▶ **Reading text**:
>>>>>

PURPOSE: This rule prescribes standards for the registration of securities issued by closed-end investment companies.
Editor’s Note: The secretary of state has determined that the publication of this rule in its entirety would be unduly cumbersome or expensive. The entire text of the material referenced has been filed with the secretary of state. This material may be found at the Office of the Secretary of State or at the headquarters of the agency and is available to any interested person at a cost established by state law.
Securities issued by any closed-end investment company shall comply, as determined by the commissioner by order or otherwise, with the Central Securities Administrators Council’s Statement of Policy on Closed-End AUTHORITY: sections 409.306 and 409.413(a) RSMo (1986).* Original rule filed Dec. 19, 1975, effective Dec. 31, 1975. *Original authority: 409.306, RSMo (1967), amended 1977 and 409.413(a), RSMo (1967).
PURPOSE: This is an escrow agreement that can be used when the commissioner requires as a condition to registration that securities be placed in escrow. Sample Form of Security Escrow Agreement
This SECURITY ESCROW AGREEMENT (“Agreement”) made and entered into this day of _________________, 19____, among the persons and parties who have signed this Agreement as security holders (herein collectively referred to as the “Security Holders”),____________________________________________ (the “Issuer”), ____________ (the “Escrow Agent”), and (the “Administrator”).
WITNESSETH THAT
- A. Each of the Security Holders is the owner of the number of shares of common stock of the Issuer or possesses conversion rights, warrants or options to acquire shares of the stock of the Issuer listed opposite his or her name on the Exhibit A attached hereto.
- B. The Issuer has applied to the Administrator for registration of ______ shares of ____________ stock (warrants) (options) (units) for sale to the residents of __________________, and elsewhere. As a condition of registration, the Security Holders, the Escrow Agent, the Issuer and the Administrator agree to be bound by this Agreement and the applicable Rules and Regulations of the Administrator pertaining to such agreements.
- C. Each of the Security Holders has deposited the securities listed opposite his or her name or documents evidencing the right to acquire the securities on Exhibit A with the Escrow Agent and the Escrow Agent hereby acknowledges receipt thereof. The securities are herein collectively referred to as “Escrowed Stock” or “Shares”.
NOW THEREFORE, the persons and parties hereto agree as follows:
- 1. DEPOSIT OF CERTIFICATES. Simultaneously with the execution of this Agreement, the Security Holder is depositing with the Escrow Agent and the Escrow Agent hereby acknowledges receipt of the certificates and documents listed on Exhibit A, representing, convertible into, or exercisable for _________ Shares of stock of the Issuer. At the written request of the Issuer, the Escrow Agent shall make available to the Issuer and any affected Security Holder, such documents as are necessary to exercise the foregoing rights.

<<<<<

▶ **Short task**: Carry on the securities escrow agreement text from the point where it stops. None of the entries are needed.

▶ **Entries supplied**:
>>>>>

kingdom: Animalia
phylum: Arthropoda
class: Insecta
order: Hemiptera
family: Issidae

<<<<<
>>>>>

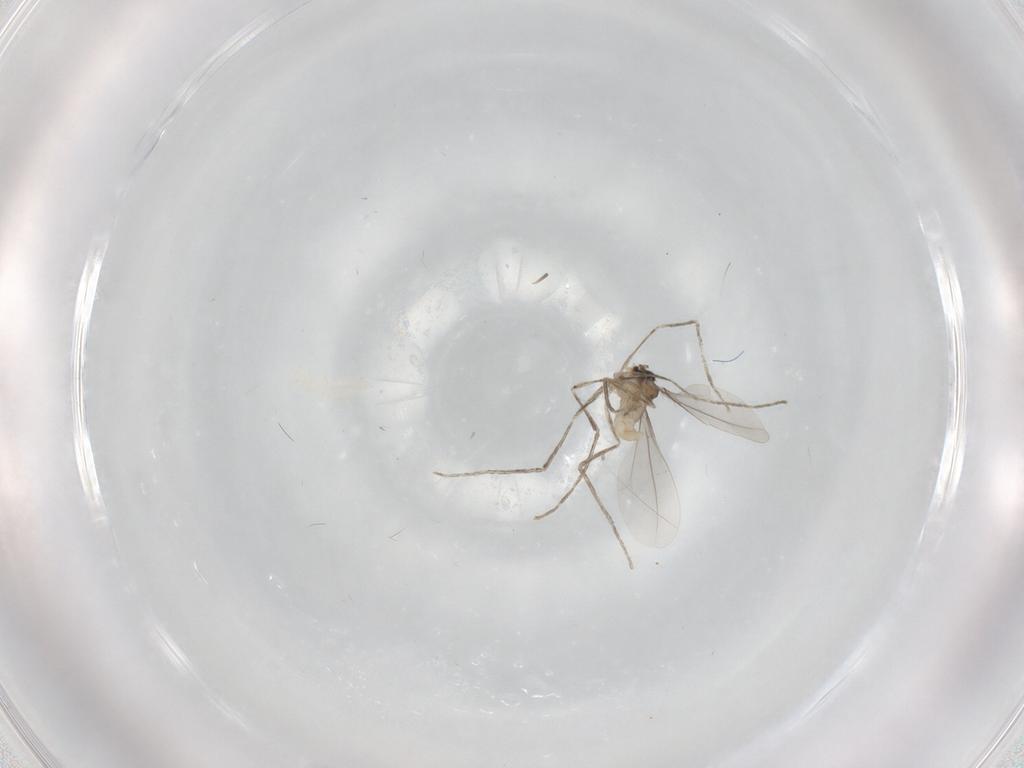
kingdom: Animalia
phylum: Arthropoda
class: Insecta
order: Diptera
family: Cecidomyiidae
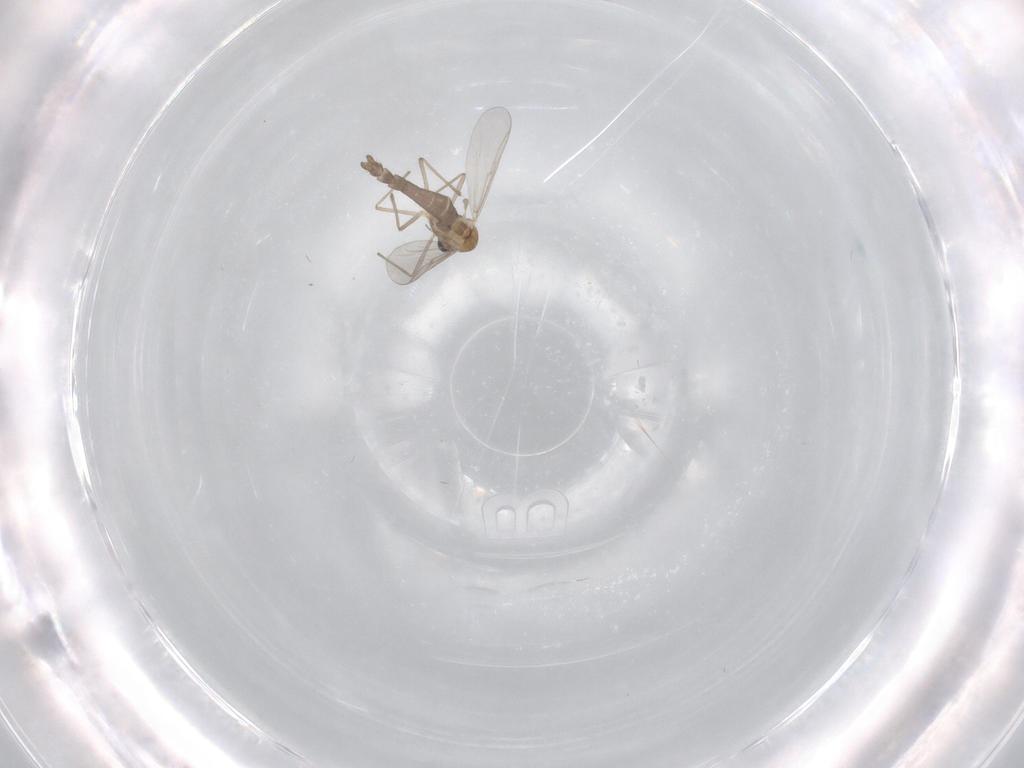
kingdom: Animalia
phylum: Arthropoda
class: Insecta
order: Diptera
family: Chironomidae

<<<<<

▶ **Task response**:
- 2. TERM. The term of this Agreement and of the escrow provided herein shall commence on the date that the offering is declared effective by the Administrator. The certificates evidencing the securities are to be deposited with the Escrow Agent and are to be held pursuant hereto, for a period of nine (9) years, unless released earlier in accordance with the terms of this Agreement.
3. RELEASE OF SHARES. The Shares shall be released to the Security Holders as follows:
- a. Twenty-five percent (25%) of each Security Holder’s Shares shall be released from escrow on the sixth, seventh, eighth and ninth
anniversary dates; or,
- b. One hundred percent (100%) of the Shares shall be released from escrow after the Issuer has had annual net earnings per share accord-
ing to generally accepted accounting principles (“GAAP”) equal to, or greater than, five percent (5%) of the public offering price after taxes and excluding extraordinary items, for any two (2) consecutive fiscal years after the date of effectiveness; or,
- c. One hundred percent (100%) of the Shares shall be released from escrow after the Issuer has had average annual net earnings per share
according to GAAP, after taxes and excluding extraordinary items, equal to, or greater than, five percent (5%) of the public offering price, for any five (5) consecutive fiscal years after the date of effectiveness; or,
- d. One hundred percent (100%) of the Shares shall be released from escrow after the Issuer’s Shares have traded in a reliable public mar-
ket, e.g. either the New York Stock Exchange, the American Stock Exchange, or the NASDAQ National Market System, at a price of at least one hundred seventy-five percent (175%) of the initial public offering price for at least ninety (90) consecutive trading days after at least one (1) year from the date of effectiveness.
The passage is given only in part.